"Kenapa bisa bareng Kak Adit?" tanya Fathan tepat saat Sabita mendaratkan bokongnya di kursi.
Sabita menjawabnya sambil tersenyum, "Memangnya kenapa?"
"Gue udah bilang jauhin Adit, kan? Kenapa nggak lo lakuin?"
"Aku nggak bisa, Fathan."
"Kenapa? Karena lo suka juga sama dia? Karena dia lebih ganteng dan lebih kaya daripada gue, Bit?" Fathan sudah tak bisa lagi menyembunyikan rasa cemburunya terhadap Aditya. Menurutnya Aditya bukanlah saingan yang mudah. Aditya memiliki segalanya. Tampang, prestasi, kekayaan. Sementara Fathan sendiri merupakan si pembuat onar di sekolah.
"Kamu ngomong apaan sih? Apa maksudnya kamu ngomong seperti itu, aku memang bukan anak orang kaya. Tapi, aku punya harga diri juga, Fath. Kamu nggak berhak bilang seperti itu sama aku, aku bukan cewek matre yang segalanya diukur pake kekayaan!" ucap Sabita sedikit meninggi, ia tak menyangka Fathan begitu rendah memandangnya.
"Terus kenapa nggak bisa jauhin dia? Lo udah tau bahwa gue suka sama lo. Tapi kenapa lo nggak bisa buka hati buat gue? Kenapa lo selalu nolak ajakan gue tapi nggak bisa nolak permintaan Kak Adit?"

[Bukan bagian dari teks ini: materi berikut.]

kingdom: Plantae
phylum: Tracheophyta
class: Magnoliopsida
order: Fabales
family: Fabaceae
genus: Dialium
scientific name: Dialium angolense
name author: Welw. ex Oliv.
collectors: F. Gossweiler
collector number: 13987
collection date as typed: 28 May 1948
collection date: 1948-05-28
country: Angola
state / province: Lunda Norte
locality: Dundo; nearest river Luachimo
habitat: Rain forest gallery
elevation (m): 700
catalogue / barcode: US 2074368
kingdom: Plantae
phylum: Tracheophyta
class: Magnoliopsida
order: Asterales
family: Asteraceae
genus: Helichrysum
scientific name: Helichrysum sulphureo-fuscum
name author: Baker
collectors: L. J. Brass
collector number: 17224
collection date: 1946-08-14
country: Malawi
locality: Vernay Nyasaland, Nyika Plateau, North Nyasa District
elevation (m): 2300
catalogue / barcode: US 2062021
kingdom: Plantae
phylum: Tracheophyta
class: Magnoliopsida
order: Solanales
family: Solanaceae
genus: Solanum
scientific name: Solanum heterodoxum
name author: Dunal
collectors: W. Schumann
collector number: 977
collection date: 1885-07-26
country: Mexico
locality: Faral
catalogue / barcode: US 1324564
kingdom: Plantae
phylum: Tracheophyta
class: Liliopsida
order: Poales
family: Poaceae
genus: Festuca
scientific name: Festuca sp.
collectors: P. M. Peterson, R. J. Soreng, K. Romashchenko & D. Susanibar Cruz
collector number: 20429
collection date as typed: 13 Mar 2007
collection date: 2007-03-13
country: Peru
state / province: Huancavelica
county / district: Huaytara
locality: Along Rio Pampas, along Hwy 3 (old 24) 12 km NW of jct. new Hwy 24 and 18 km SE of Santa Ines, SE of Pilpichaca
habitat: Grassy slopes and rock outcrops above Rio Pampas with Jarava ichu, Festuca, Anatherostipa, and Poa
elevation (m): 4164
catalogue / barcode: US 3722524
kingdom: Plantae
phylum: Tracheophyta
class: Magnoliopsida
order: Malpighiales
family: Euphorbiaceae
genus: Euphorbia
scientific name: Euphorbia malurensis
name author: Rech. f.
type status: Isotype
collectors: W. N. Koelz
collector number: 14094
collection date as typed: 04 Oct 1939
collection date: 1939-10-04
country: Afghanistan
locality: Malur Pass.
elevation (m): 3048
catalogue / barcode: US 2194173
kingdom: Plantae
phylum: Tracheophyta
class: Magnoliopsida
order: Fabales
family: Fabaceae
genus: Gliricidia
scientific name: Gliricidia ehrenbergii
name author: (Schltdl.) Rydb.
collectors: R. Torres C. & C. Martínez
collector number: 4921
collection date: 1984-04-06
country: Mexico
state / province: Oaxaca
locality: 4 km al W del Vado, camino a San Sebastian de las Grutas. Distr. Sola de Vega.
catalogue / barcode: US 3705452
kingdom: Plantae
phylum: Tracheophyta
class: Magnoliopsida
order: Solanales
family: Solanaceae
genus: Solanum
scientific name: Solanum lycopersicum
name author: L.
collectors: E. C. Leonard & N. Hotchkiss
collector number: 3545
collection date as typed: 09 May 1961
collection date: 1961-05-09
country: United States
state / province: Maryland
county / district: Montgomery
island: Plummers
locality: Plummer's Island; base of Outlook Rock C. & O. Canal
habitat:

"Kamu tahu, kan, kalo dia bos aku sekarang? Aku kerja di tempat dia, Fathan. Udah ya, nggak usah bahas Kak Adit lagi. Dia nggak ada sangkut pautnya sama hubungan kita. Aku belum bisa nerima kamu karena memang aku belum mau pacaran."
"Asal lo tahu, Bit. Gue cemburu setiap kali ngeliat lo sama Kak Adit jalan berdua. Gue cemburu saat Kak Adit bisa antar jemput lo. Gue juga cemburu, kenapa lo selalu senyum sama dia yang entah kenapa gue rasa senyuman itu bukan sekedar senyuman."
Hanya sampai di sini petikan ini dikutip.